▶ _PROBLEM_:
Repeat the rows below verbatim, starting at the line that contains "Which series reaches" and continuing up to and including the line that contains "Which category has".

▶ _INFORMATION SUPPLIED_:
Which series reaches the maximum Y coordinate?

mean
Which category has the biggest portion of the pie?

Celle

...

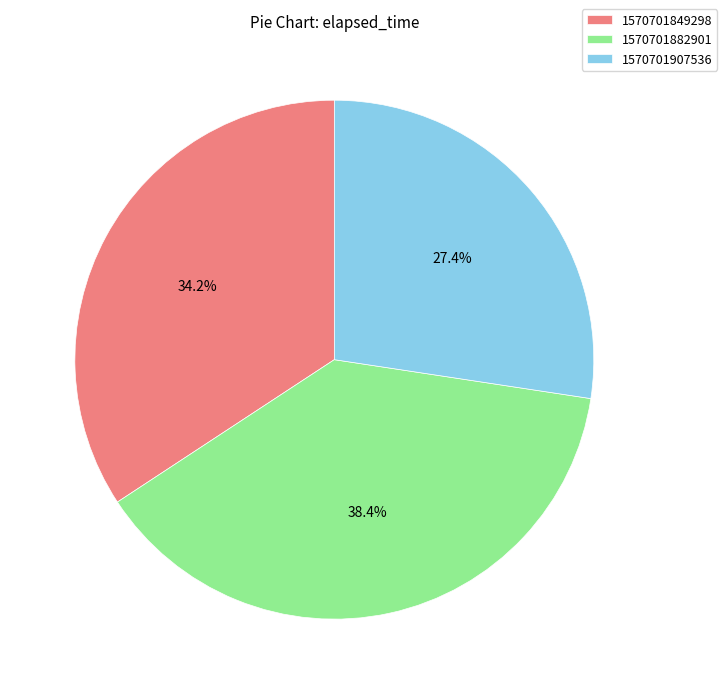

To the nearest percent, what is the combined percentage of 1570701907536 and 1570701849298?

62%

▶ _RESPONSE TO THE EXERCISE_:
Which series reaches the maximum Y coordinate?

mean
Which category has the biggest portion of the pie?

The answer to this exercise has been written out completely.